Podemos, portanto, arriscar defini-lo como a sua ars poetica, até porque engloba e resume em si, sendo um dos seus poemas mais breves, algumas das mais significativas características de Campana. A evocação do espaço noturno, que é fundamental para a aspiração de Campana a uma poesia que revele a verdade, que seja total e absoluta, ou, como o próprio define, “parola rivelatrice”. A noite é o espaço onde as personagens quotidianas melhor se exprimem, bem ao gosto de um decadentismo europeu ao qual o poeta toscano nada deve. As prostitutas são uma figura central, mulheres que simbolizam o pecato mundano, a própria corrupção social que se mantém, não obstante as figuras de inovação, geralmente reveladas através da eletricidade, dos novos meios de transporte, num piscar de olhos ao futurismo, corrente que estava neste período a explodir (literalmente…) na Itália, mas com a qual Campana nunca se quis relacionar, pois, na sua insanidade mental, teve lucidez para se distanciar dos ideais extremamente políticos operados pelos futuristas. A sua rica adjetivação é outro elemento fundamental, e que tem como missão criar aquela que é a sua grande arma: a imagem quase cinematográfica. A imagem constantemente repetida, na qual assistimos a uma cisão entre a realidade da prostituta que grita e o sonho do gafanhoto devasso, das vozes e do chiar, uma eterna dualidade entre o que é real e irreal, entre o olhar do homem e o do poeta que tem a possibilidade de criar e não apenas de ver. Esta montagem das imagens, esta cinematografia sentimental, é talvez, de todas as características enumeradas, a mais original de Campana.

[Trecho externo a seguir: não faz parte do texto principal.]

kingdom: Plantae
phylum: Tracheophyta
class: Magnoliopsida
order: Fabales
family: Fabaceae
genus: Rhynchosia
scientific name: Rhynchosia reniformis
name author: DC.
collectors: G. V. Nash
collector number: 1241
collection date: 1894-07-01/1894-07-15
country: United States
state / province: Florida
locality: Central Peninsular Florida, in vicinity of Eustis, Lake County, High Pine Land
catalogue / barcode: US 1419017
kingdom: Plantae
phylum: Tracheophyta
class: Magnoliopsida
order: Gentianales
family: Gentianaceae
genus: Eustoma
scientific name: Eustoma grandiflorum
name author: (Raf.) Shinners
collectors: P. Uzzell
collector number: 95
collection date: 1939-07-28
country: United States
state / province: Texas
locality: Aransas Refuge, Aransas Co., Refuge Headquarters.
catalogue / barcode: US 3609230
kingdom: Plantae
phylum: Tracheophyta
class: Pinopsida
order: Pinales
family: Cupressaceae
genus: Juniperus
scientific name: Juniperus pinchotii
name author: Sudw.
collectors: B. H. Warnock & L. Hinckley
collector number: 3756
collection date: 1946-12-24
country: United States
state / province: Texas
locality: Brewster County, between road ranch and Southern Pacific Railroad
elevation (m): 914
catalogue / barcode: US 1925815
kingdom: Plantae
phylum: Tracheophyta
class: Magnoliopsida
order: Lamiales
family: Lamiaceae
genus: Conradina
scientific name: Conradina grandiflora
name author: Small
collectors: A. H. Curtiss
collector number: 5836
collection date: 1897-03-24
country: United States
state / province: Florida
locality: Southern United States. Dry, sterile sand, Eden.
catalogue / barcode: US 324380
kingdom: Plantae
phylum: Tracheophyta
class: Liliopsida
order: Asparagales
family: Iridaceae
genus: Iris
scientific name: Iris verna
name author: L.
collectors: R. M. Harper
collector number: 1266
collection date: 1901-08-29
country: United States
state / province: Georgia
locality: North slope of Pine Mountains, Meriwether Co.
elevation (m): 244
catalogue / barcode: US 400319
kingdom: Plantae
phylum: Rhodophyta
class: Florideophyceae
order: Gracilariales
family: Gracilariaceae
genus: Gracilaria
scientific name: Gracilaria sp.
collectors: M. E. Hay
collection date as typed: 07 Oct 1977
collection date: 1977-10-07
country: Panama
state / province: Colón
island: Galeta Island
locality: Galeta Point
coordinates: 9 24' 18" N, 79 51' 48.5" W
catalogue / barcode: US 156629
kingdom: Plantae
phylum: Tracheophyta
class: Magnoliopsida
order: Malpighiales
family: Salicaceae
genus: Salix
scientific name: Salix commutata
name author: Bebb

Campana é um poeta profundamente europeu, na escola de Leopardi, de Rimbaud, e que não raras vezes comparamos com Ângelo de Lima, sobretudo pela permanência em instituições de saúde mental, mas também pela técnica lexical, de uma notável inovação, acompanhada por neologismos e imagens impossíveis senão pela sequência das palavras. Redescobrir Campana e devolver-lhe o papel central que tem nessa literatura não é apenas prestar homenagem a um dos maiores poetas italianos de sempre, mas também, e sobretudo, entender melhor uma época e inclusivamente a literatura.

 

Rui Alberto Costa


Rui Alberto Costa ensina Língua Portuguesa na Universidade de Bari desde 2009. Doutorando em Estudos Portugueses na Universidade Aberta, onde está a tentar escrever uma tese sobre Almada Negreiros. Uma vez ficou de castigo na escola primária por ter escrito um poema sobre patos. Nunca mais o fez.